Answer the following from the text below on malaria-infected red blood cells.
(a) Which family of P. falciparum proteins principally mediates the adherence of infected red blood cells to capillary endothelium?
(b) Which endothelial molecule do P. berghei infected red blood cells use as a receptor to sequester in certain organs of mice?
(c) How many proteins exported into the irbc did the protein tagging experiments identify?

Study text.
┏━━
Towards a humanized small animal model for in vivo analyses of sequestration of malaria infected red blood cells

The adherence of Plasmodium falciparum infected red blood cells (irbc) to capillary endothelium is believed to be responsible for a number of the severe pathologies associated with human malaria. This adherence is principally mediated by a family of P. falciparum proteins, Pfemp1, these proteins are transported and incorporated into the surface of the erythrocyte membrane by a complex parasite encoded transport machinery. Infected rbc of the rodent parasite, P. berghei, also sequester in certain organs of mice using the endothelial molecule, CD36, as a receptor. The P. berghei proteins involved in adherence and the genes encoding proteins the transport machinery are largely unknown. We have used proteomic and functional genomic approaches to identify P. berghei proteins exported to the host erythrocyte surface. The proteome analyses were performed on different red blood cell membrane fractions from non-sequestering and sequestering irbc. Parasite proteins identified from these analyses were investigated further to examine their role in irbc sequestration, by protein-tagging and gene-deletion experiments. Protein tagging experiments identified >10 proteins exported into the irbc, where two exported proteins distinctly localize on the surface of irbc membrane and gene deletion analysis revealed that one protein was involved in CD36-mediated sequestration. Identification of P. berghei proteins exported to the irbc surface offers possibilities to use these proteins as ‘vehicles’ to express P. falciparum derived molecules on rodent erythrocytes, thereby creating screening systems to test small molecules inhibitors that disrupt irbc adherence to endothelium in vivo.
┗━━
Extracted information.
┏━━
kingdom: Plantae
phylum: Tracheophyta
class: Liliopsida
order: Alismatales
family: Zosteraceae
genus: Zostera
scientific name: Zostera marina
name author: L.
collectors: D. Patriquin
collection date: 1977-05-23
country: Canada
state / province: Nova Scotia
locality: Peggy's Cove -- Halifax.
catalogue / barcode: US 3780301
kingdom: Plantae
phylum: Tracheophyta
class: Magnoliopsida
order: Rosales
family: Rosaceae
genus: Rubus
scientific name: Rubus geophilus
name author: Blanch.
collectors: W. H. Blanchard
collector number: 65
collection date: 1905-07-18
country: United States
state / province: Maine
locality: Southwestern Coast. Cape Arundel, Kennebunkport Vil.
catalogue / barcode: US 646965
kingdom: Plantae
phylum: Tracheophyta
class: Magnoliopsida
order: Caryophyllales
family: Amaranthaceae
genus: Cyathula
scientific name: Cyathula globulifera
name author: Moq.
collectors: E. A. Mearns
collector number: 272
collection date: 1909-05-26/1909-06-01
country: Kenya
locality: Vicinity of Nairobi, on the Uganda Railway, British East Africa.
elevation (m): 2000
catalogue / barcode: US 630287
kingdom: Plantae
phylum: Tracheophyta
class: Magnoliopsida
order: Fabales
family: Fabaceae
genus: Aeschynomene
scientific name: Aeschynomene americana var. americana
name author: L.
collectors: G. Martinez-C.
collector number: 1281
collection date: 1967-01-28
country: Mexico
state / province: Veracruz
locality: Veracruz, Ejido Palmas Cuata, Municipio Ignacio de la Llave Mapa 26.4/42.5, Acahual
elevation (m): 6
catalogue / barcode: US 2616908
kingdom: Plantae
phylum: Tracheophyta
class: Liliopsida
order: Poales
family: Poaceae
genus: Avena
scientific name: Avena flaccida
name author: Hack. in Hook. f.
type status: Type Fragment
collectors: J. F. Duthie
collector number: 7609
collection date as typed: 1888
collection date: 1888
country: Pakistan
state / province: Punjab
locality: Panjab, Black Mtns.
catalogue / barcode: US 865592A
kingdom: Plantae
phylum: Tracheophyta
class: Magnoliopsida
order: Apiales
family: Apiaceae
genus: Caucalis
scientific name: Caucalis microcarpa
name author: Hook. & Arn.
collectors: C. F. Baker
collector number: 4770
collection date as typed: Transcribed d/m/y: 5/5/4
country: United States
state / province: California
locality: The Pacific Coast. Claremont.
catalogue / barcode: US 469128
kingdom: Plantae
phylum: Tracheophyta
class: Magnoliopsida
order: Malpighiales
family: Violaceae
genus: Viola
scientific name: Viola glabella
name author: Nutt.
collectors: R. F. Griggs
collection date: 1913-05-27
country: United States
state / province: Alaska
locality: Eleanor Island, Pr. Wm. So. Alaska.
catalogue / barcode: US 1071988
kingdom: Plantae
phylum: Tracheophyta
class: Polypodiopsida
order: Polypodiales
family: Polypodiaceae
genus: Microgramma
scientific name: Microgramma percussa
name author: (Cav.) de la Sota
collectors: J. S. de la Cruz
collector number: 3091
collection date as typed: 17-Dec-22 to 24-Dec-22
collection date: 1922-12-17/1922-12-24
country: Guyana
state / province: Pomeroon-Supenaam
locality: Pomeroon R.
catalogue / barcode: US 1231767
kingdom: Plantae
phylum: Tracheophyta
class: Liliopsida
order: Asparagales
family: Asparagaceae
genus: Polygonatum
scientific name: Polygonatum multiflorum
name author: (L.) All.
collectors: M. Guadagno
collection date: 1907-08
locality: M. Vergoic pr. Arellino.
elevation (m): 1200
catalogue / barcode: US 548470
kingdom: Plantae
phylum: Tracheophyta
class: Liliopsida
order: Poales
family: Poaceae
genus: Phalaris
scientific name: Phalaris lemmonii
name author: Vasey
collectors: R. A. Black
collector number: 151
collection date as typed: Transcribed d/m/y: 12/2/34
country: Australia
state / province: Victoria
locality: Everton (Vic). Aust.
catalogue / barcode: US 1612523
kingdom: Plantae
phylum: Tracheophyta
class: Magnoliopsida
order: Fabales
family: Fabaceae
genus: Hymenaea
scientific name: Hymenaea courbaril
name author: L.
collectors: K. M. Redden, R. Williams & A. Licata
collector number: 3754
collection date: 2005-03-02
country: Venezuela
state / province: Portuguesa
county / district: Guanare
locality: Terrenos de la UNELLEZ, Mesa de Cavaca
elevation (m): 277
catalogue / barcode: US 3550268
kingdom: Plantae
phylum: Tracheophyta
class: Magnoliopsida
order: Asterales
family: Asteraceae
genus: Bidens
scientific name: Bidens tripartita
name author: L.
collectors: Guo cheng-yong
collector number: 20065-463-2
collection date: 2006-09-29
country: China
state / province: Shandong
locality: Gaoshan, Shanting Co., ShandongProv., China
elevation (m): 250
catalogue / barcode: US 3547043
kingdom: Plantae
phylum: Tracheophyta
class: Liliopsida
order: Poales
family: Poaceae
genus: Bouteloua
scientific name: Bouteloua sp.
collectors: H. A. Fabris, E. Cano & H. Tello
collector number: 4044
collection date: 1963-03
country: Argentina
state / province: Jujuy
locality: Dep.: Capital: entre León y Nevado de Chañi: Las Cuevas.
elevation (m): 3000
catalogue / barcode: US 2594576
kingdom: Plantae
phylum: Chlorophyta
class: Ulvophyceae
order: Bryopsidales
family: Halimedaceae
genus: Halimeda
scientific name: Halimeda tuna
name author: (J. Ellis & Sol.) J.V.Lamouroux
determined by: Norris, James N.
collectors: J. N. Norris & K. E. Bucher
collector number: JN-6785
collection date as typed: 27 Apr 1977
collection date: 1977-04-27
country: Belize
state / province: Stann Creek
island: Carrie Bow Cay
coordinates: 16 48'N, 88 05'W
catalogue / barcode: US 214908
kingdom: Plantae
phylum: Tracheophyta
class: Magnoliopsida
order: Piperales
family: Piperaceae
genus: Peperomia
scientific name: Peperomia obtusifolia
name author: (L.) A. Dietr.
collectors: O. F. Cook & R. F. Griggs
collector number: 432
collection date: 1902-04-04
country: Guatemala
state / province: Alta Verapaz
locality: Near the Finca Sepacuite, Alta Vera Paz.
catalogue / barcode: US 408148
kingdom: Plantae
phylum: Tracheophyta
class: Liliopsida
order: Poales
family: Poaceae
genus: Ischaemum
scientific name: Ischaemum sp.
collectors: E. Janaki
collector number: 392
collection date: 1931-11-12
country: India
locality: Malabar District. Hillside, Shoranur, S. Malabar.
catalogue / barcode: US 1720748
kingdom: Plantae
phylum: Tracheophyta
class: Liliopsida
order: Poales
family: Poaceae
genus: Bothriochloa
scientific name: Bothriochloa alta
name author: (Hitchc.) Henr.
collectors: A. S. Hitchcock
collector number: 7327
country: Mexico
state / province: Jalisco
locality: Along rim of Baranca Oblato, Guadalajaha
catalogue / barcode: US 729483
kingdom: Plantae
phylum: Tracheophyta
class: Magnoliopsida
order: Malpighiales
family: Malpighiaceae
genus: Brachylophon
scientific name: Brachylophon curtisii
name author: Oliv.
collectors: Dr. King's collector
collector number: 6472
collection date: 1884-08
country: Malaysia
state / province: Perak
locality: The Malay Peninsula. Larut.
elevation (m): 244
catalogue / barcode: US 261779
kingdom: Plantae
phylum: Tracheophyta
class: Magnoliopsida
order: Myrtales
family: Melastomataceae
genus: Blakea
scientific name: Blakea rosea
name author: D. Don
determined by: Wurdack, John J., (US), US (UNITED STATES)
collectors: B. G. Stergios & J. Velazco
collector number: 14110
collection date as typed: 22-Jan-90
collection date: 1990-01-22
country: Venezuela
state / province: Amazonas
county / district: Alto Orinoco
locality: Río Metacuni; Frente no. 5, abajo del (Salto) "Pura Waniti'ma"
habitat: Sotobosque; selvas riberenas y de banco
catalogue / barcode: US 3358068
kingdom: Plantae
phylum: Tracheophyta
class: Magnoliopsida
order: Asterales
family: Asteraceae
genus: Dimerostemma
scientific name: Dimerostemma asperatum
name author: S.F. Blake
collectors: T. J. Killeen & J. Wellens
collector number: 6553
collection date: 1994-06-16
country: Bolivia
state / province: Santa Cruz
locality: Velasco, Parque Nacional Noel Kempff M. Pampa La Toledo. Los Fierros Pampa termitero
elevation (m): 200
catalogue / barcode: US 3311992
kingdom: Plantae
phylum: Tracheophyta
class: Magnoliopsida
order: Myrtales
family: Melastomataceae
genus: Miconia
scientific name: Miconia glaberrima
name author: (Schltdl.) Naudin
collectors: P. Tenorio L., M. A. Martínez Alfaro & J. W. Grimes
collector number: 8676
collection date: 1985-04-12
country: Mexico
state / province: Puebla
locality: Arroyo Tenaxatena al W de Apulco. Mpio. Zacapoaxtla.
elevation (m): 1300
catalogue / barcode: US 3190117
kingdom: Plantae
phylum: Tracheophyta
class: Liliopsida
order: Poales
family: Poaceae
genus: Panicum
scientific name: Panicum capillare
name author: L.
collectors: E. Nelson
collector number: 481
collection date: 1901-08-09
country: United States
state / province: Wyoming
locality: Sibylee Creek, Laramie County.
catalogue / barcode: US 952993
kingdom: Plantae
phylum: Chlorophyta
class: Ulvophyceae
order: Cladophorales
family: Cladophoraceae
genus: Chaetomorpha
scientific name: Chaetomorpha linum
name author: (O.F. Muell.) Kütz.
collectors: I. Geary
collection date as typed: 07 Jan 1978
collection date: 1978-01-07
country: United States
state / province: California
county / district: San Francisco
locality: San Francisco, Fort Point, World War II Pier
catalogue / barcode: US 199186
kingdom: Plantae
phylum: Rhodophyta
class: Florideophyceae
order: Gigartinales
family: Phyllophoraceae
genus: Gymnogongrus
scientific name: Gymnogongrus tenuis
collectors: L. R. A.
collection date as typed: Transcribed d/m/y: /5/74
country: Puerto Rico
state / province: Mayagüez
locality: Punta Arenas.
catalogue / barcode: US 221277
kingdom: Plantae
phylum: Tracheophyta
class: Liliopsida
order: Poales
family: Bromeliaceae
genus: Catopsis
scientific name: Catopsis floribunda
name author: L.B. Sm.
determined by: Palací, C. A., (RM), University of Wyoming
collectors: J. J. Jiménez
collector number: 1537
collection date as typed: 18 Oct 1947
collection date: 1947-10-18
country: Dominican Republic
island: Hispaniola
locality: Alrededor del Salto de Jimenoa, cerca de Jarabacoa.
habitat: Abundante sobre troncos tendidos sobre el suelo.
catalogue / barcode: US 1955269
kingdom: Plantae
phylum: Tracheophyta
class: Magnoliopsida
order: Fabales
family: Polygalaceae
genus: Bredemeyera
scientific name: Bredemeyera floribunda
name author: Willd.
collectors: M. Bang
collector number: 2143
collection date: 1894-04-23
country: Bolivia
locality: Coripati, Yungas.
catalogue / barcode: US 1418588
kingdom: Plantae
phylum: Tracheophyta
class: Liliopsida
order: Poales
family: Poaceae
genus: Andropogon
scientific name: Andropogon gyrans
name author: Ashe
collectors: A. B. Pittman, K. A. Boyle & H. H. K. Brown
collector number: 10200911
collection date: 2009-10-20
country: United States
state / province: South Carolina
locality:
┗━━
Response.
(a) Pfemp1
(b) CD36
(c) More than 10